Your task: Could you return each line below without altering a word?
(Beginning of Recorded data)
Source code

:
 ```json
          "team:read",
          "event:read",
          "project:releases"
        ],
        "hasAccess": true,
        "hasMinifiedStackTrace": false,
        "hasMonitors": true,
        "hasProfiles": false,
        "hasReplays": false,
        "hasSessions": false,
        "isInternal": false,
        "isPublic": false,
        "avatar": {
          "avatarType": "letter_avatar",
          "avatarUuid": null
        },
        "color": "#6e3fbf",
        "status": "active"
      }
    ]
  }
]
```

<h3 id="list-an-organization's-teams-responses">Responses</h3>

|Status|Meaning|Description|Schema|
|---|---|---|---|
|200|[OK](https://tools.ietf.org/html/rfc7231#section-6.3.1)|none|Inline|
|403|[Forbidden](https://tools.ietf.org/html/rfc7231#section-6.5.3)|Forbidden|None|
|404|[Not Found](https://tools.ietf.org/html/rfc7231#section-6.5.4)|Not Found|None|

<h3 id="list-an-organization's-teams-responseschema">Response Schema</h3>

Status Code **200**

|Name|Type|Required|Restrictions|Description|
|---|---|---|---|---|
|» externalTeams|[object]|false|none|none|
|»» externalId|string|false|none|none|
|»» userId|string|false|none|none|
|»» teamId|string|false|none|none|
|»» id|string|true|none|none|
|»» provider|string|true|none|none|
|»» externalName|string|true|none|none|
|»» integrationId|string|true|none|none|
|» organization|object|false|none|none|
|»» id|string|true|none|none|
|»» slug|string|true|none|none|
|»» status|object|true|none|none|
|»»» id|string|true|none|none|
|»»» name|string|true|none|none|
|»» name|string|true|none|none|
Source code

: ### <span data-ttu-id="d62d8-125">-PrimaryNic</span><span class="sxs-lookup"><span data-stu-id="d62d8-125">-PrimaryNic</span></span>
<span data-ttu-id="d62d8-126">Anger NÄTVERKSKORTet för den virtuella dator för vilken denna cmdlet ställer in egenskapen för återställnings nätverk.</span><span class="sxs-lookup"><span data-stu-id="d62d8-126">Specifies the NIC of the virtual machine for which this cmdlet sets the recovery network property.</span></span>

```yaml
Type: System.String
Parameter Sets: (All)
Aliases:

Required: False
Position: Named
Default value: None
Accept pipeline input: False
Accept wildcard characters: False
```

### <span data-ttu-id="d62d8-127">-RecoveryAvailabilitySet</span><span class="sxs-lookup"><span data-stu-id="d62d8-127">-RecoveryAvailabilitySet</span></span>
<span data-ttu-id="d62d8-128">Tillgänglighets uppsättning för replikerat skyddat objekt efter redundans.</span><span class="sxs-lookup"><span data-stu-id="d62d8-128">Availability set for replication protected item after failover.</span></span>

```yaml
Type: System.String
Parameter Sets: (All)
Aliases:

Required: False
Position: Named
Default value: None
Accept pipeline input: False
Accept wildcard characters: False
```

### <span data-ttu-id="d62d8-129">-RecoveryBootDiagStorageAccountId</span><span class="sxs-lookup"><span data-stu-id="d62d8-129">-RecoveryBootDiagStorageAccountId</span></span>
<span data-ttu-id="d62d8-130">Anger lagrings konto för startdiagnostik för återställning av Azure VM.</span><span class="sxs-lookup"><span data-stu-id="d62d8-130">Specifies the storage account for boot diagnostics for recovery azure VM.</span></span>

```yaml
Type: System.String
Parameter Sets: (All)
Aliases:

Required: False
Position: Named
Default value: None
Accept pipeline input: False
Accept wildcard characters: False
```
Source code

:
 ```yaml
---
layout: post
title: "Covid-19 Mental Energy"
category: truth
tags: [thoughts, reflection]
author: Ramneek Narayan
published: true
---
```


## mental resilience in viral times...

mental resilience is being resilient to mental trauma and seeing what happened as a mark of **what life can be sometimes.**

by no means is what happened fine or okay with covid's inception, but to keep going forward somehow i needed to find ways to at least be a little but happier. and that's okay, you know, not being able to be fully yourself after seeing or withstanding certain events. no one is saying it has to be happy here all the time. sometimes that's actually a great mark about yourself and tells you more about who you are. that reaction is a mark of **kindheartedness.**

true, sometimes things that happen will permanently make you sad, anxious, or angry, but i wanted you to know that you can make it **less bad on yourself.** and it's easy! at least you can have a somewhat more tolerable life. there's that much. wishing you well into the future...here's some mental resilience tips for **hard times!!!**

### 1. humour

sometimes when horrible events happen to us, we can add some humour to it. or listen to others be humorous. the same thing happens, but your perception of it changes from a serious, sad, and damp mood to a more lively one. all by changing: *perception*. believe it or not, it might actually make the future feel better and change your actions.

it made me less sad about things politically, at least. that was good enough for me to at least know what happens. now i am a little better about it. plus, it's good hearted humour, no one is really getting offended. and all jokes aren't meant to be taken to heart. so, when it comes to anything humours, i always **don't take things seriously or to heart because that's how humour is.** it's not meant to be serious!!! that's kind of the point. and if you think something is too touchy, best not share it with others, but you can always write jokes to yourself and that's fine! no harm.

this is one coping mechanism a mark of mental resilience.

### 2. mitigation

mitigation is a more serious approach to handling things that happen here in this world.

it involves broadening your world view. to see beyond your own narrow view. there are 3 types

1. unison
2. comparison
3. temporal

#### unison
(End of Recorded data)
Answer to this problem:
Source code

:
 ```json
          "team:read",
          "event:read",
          "project:releases"
        ],
        "hasAccess": true,
        "hasMinifiedStackTrace": false,
        "hasMonitors": true,
        "hasProfiles": false,
        "hasReplays": false,
        "hasSessions": false,
        "isInternal": false,
        "isPublic": false,
        "avatar": {
          "avatarType": "letter_avatar",
          "avatarUuid": null
        },
        "color": "#6e3fbf",
        "status": "active"
      }
    ]
  }
]
```

<h3 id="list-an-organization's-teams-responses">Responses</h3>

|Status|Meaning|Description|Schema|
|---|---|---|---|
|200|[OK](https://tools.ietf.org/html/rfc7231#section-6.3.1)|none|Inline|
|403|[Forbidden](https://tools.ietf.org/html/rfc7231#section-6.5.3)|Forbidden|None|
|404|[Not Found](https://tools.ietf.org/html/rfc7231#section-6.5.4)|Not Found|None|

<h3 id="list-an-organization's-teams-responseschema">Response Schema</h3>

Status Code **200**

|Name|Type|Required|Restrictions|Description|
|---|---|---|---|---|
|» externalTeams|[object]|false|none|none|
|»» externalId|string|false|none|none|
|»» userId|string|false|none|none|
|»» teamId|string|false|none|none|
|»» id|string|true|none|none|
|»» provider|string|true|none|none|
|»» externalName|string|true|none|none|
|»» integrationId|string|true|none|none|
|» organization|object|false|none|none|
|»» id|string|true|none|none|
|»» slug|string|true|none|none|
|»» status|object|true|none|none|
|»»» id|string|true|none|none|
|»»» name|string|true|none|none|
|»» name|string|true|none|none|
Source code

: ### <span data-ttu-id="d62d8-125">-PrimaryNic</span><span class="sxs-lookup"><span data-stu-id="d62d8-125">-PrimaryNic</span></span>
<span data-ttu-id="d62d8-126">Anger NÄTVERKSKORTet för den virtuella dator för vilken denna cmdlet ställer in egenskapen för återställnings nätverk.</span><span class="sxs-lookup"><span data-stu-id="d62d8-126">Specifies the NIC of the virtual machine for which this cmdlet sets the recovery network property.</span></span>

```yaml
Type: System.String
Parameter Sets: (All)
Aliases:

Required: False
Position: Named
Default value: None
Accept pipeline input: False
Accept wildcard characters: False
```

### <span data-ttu-id="d62d8-127">-RecoveryAvailabilitySet</span><span class="sxs-lookup"><span data-stu-id="d62d8-127">-RecoveryAvailabilitySet</span></span>
<span data-ttu-id="d62d8-128">Tillgänglighets uppsättning för replikerat skyddat objekt efter redundans.</span><span class="sxs-lookup"><span data-stu-id="d62d8-128">Availability set for replication protected item after failover.</span></span>

```yaml
Type: System.String
Parameter Sets: (All)
Aliases:

Required: False
Position: Named
Default value: None
Accept pipeline input: False
Accept wildcard characters: False
```

### <span data-ttu-id="d62d8-129">-RecoveryBootDiagStorageAccountId</span><span class="sxs-lookup"><span data-stu-id="d62d8-129">-RecoveryBootDiagStorageAccountId</span></span>
<span data-ttu-id="d62d8-130">Anger lagrings konto för startdiagnostik för återställning av Azure VM.</span><span class="sxs-lookup"><span data-stu-id="d62d8-130">Specifies the storage account for boot diagnostics for recovery azure VM.</span></span>

```yaml
Type: System.String
Parameter Sets: (All)
Aliases:

Required: False
Position: Named
Default value: None
Accept pipeline input: False
Accept wildcard characters: False
```
Source code

:
 ```yaml
---
layout: post
title: "Covid-19 Mental Energy"
category: truth
tags: [thoughts, reflection]
author: Ramneek Narayan
published: true
---
```


## mental resilience in viral times...

mental resilience is being resilient to mental trauma and seeing what happened as a mark of **what life can be sometimes.**

by no means is what happened fine or okay with covid's inception, but to keep going forward somehow i needed to find ways to at least be a little but happier. and that's okay, you know, not being able to be fully yourself after seeing or withstanding certain events. no one is saying it has to be happy here all the time. sometimes that's actually a great mark about yourself and tells you more about who you are. that reaction is a mark of **kindheartedness.**

true, sometimes things that happen will permanently make you sad, anxious, or angry, but i wanted you to know that you can make it **less bad on yourself.** and it's easy! at least you can have a somewhat more tolerable life. there's that much. wishing you well into the future...here's some mental resilience tips for **hard times!!!**

### 1. humour

sometimes when horrible events happen to us, we can add some humour to it. or listen to others be humorous. the same thing happens, but your perception of it changes from a serious, sad, and damp mood to a more lively one. all by changing: *perception*. believe it or not, it might actually make the future feel better and change your actions.

it made me less sad about things politically, at least. that was good enough for me to at least know what happens. now i am a little better about it. plus, it's good hearted humour, no one is really getting offended. and all jokes aren't meant to be taken to heart. so, when it comes to anything humours, i always **don't take things seriously or to heart because that's how humour is.** it's not meant to be serious!!! that's kind of the point. and if you think something is too touchy, best not share it with others, but you can always write jokes to yourself and that's fine! no harm.

this is one coping mechanism a mark of mental resilience.

### 2. mitigation

mitigation is a more serious approach to handling things that happen here in this world.

it involves broadening your world view. to see beyond your own narrow view. there are 3 types

1. unison
2. comparison
3. temporal

#### unison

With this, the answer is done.